To-do list
**1.** In the Primus Prize excerpt, who chaired this year's committee?
**2.** Reproduce word for word the part of the Primus Prize excerpt starting with "Park’s Hannah and" and going on through "the Demilitarized Zone.".
**3.** Go on with the Primus Prize excerpt, picking up after its final sentence.

To qualify for submission during this cycle, the plays must have had a full production within the 2017 calendar year. Submissions by the competing playwrights were made in 2018.
This year’s Primus Prize Committee was composed of Marianne Evett, Michael Howley, Marjorie Oberlander, Lynn Rosen, Wendy Rosenfield, and Nicole Serratore, and was chaired by Kerry Reid, who assumed the role after the death of longtime chair Barbara Bannon in October 2018.
Kelley’s Jazz premiered at Baltimore Center Stage in January 2017, where Tina Smith of the Baltimore Sun described it “kinetic” and noted that “the cumulative emotional payoff is considerable.” It won praise from the committee as “a vivid adaptation of Toni Morrison’s novel, here told in flashback,” with dialogue that “shouts out the compelling and historical story of African American life in 1920s Harlem…lust, life and loss and the ever-enduring love triangle.” Kelley was previously named a Primus Prize finalist in 2015 for her adaptation of Richard Wright’s “Native Son.” She is also an actor and has performed frequently on stages around the country.
Park’s Hannah and the Dread Gazebo premiered at Oregon Shakespeare Festival in March 2017. Jeffrey Gillespie of the Mail Tribune praised it as an “eccentric and astonishing play [that] turns your insides out, but still manages to resolve itself in a profoundly moving and satisfying manner.” The committee took note of its “sense of intricate completeness” in combining the mythic and the mundane in this story of a young Korean-American woman who tries to unravel the mystery of what happened to her grandmother – who may or may not have committed suicide by jumping from the roof of her South Korean retirement home into the Demilitarized Zone.
Winkler’s Two Mile Hollow premiered at the First Floor Theater in the Wicker Park district of Chicago in October 2017. Alex Huntsberger of Time Out Chicago called it a “raucous, shoot-the-prisoners parody.” Winkler’s play takes on the familiar genre of what she has dubbed “white-people-by-the-water plays” – in this case, a wealthy dysfunctional white family gathers at the ancestral beach house to air grievances and bicker over the dead father’s possessions. The twist is that Winkler’s play calls for all the roles to be played by actors of color. “Winkler parodies a portfolio of iconic white male playwrights – i.e., Williams, Chekhov, Wilde – and throws in a few Kennedys for good measure with Grey Gardens references. Never mean-spirited, she also manages to poke fun at the rich and famous who just happen to be white and stupid,” noted the committee.

Information shown
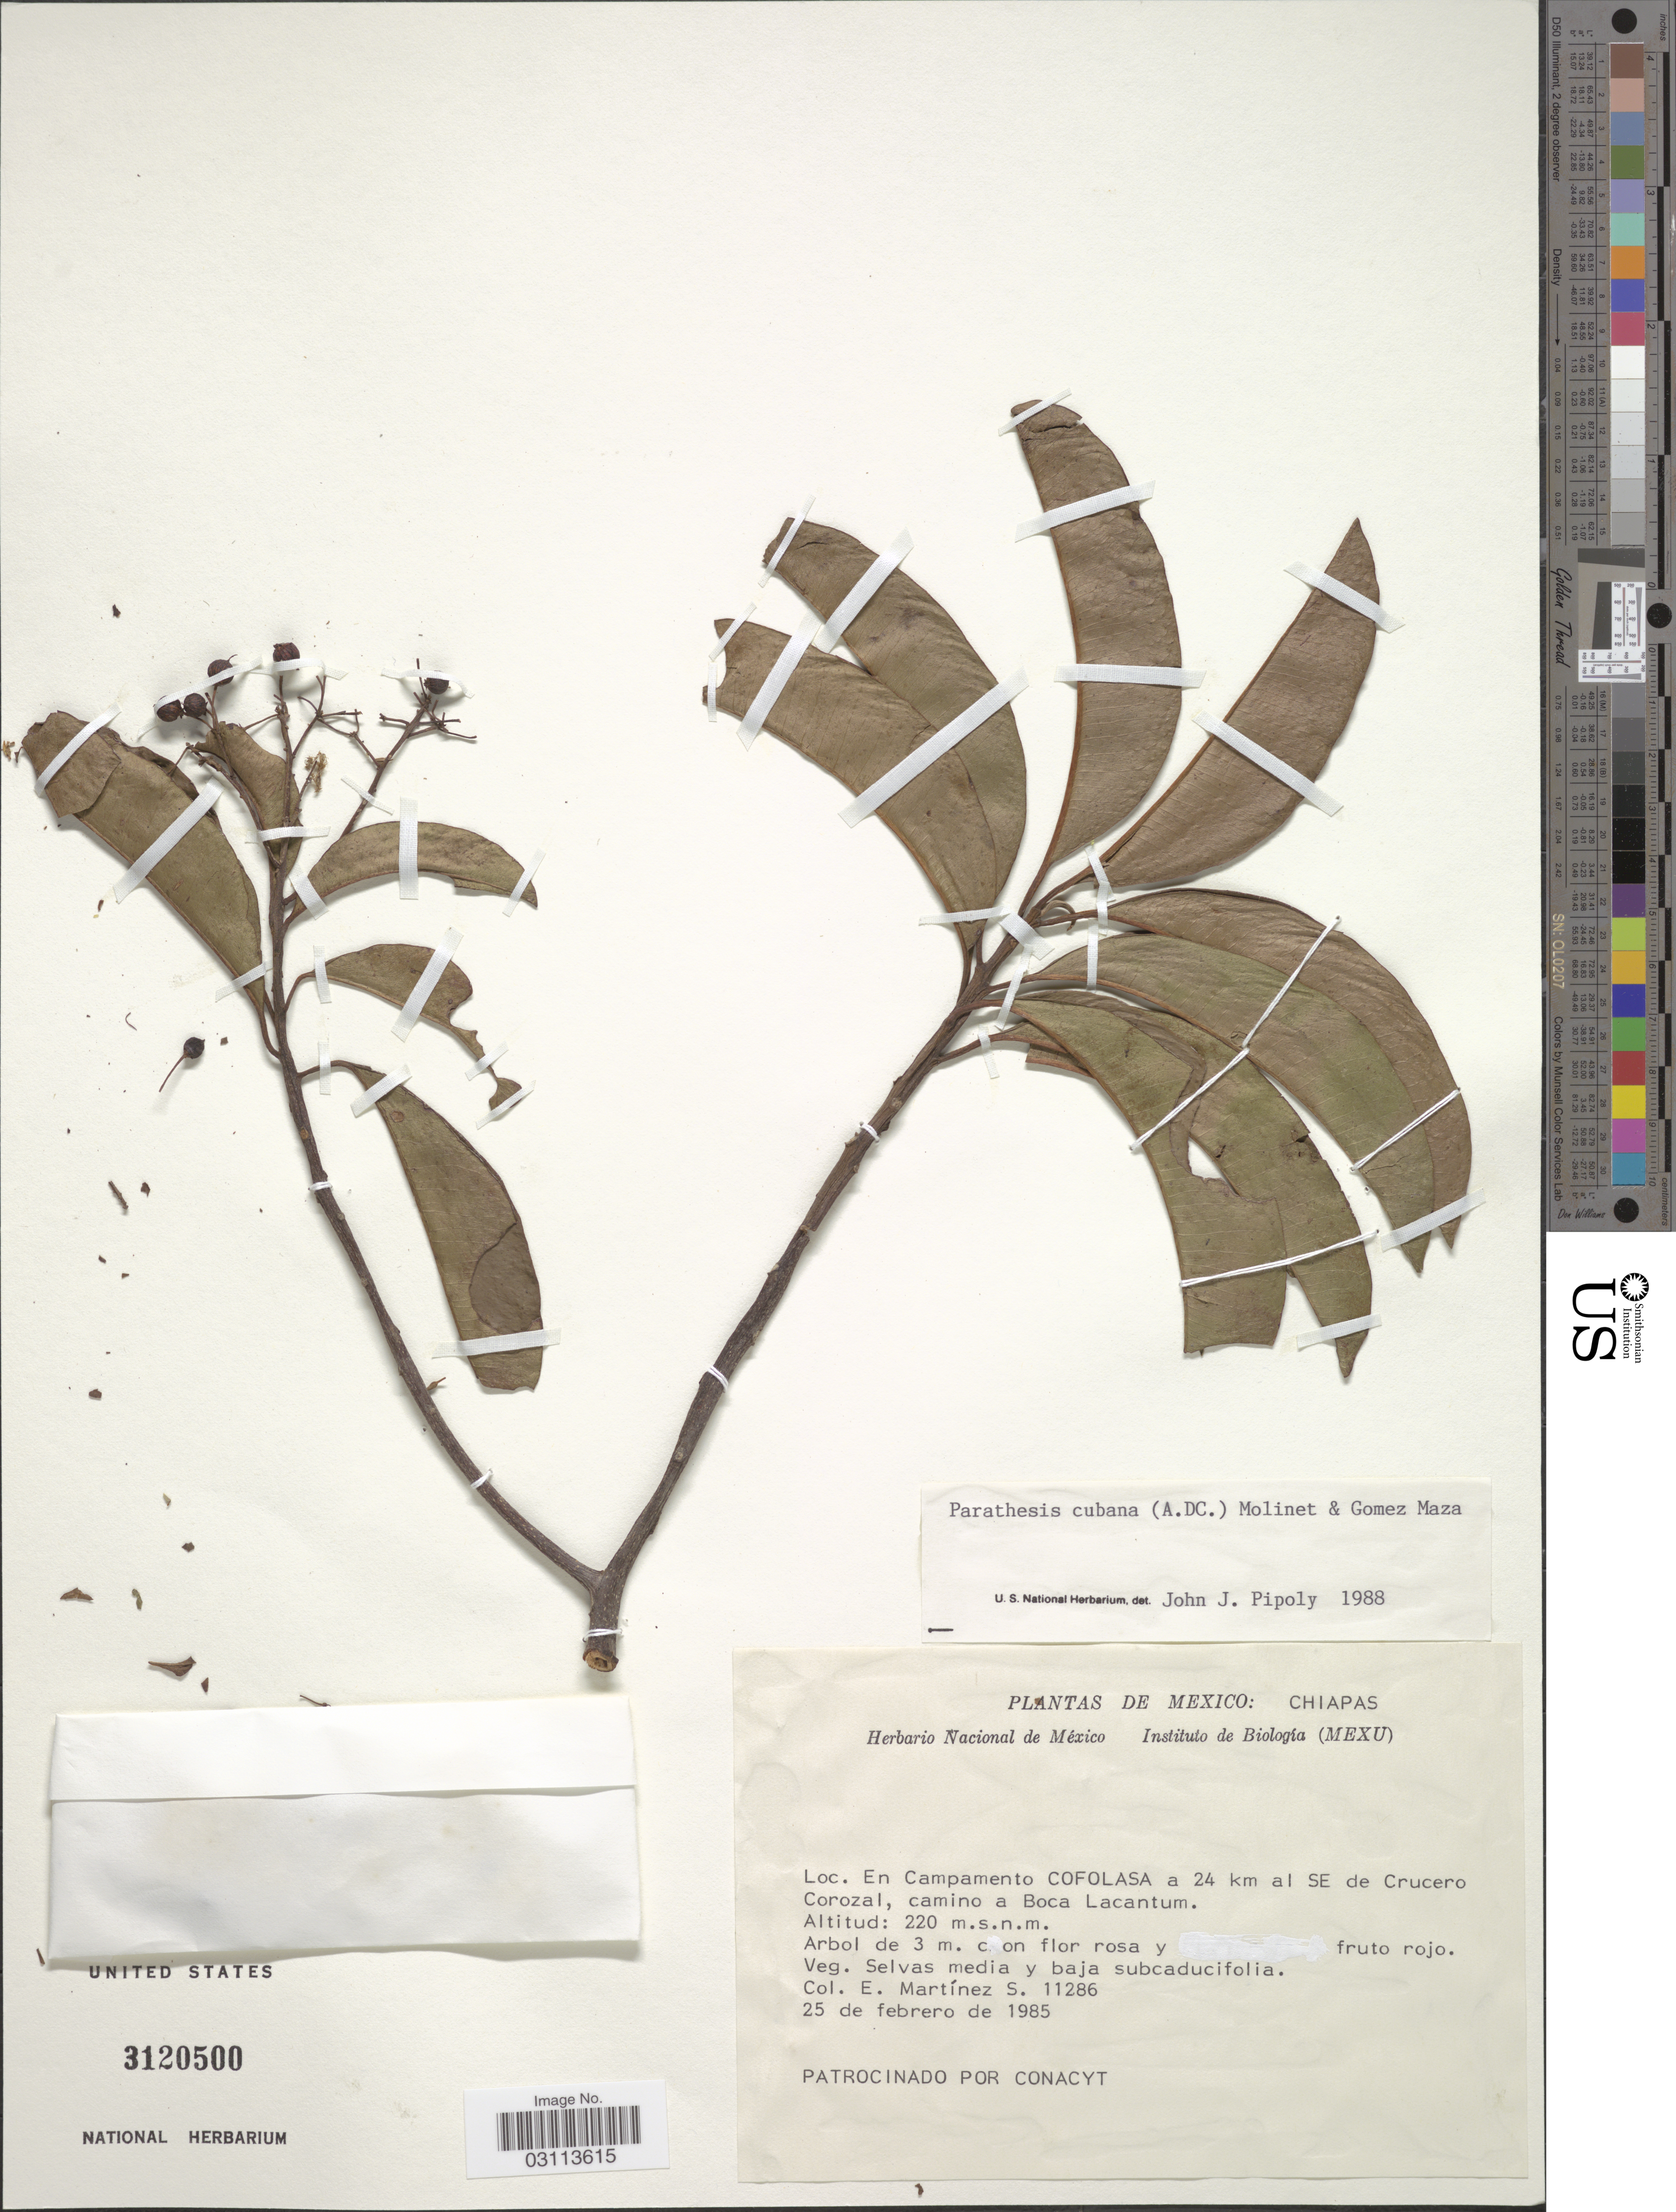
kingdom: Plantae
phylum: Tracheophyta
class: Magnoliopsida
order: Ericales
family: Primulaceae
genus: Parathesis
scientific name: Parathesis cubana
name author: (A. DC.) Molinet & M. Gómez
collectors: E. M. Martínez S.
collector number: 11286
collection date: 1985-02-25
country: Mexico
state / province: Chiapas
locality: En Campamento COFOLASA a 24 km al SE de Crucero Corozal, camino a Boca Lacantum.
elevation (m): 220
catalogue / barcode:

Answers provided
**1.** Kerry Reid

**2.**
Park’s Hannah and the Dread Gazebo premiered at Oregon Shakespeare Festival in March 2017. Jeffrey Gillespie of the Mail Tribune praised it as an “eccentric and astonishing play [that] turns your insides out, but still manages to resolve itself in a profoundly moving and satisfying manner.” The committee took note of its “sense of intricate completeness” in combining the mythic and the mundane in this story of a young Korean-American woman who tries to unravel the mystery of what happened to her grandmother – who may or may not have committed suicide by jumping from the roof of her South Korean retirement home into the Demilitarized Zone.

**3.**
“The Francesca Primus Foundation is so happy with the way Francesca is being honored by the American Theatre Critics Association,” said Barry Primus, brother of Francesca. “It was always her delight to encourage and support promising playwrights.”
The winner, selected from this year’s three finalists, will be announced by early July.
The American Theatre Critics Associationwas founded in 1974 and works to raise standards and public awareness of the functions and responsibilities of theater critics. It is the only national association of professional theater critics, with over two hundred members working in print, broadcast, and online media. ATCA is a chapter of the International Association of Theatre Critics / Association internationale des critiques de théâtre (IATC-AICT), a UNESCO-affiliated organization that sponsors seminars and congresses worldwide.
ATCA also presents the M. Elizabeth Osborn Award, honoring emerging playwrights, and administers the Harold and Mimi Steinberg/American Theatre Critics Association New Play Award which grants $40,000 annually to recognize the best plays that premiered professionally outside New York City. Additionally, ATCA members recommend an annual candidate for the Tony Award for Regional Theatre presented by the American Theatre Wing/Broadway League, and vote on the yearly inductions into the Theater Hall of Fame.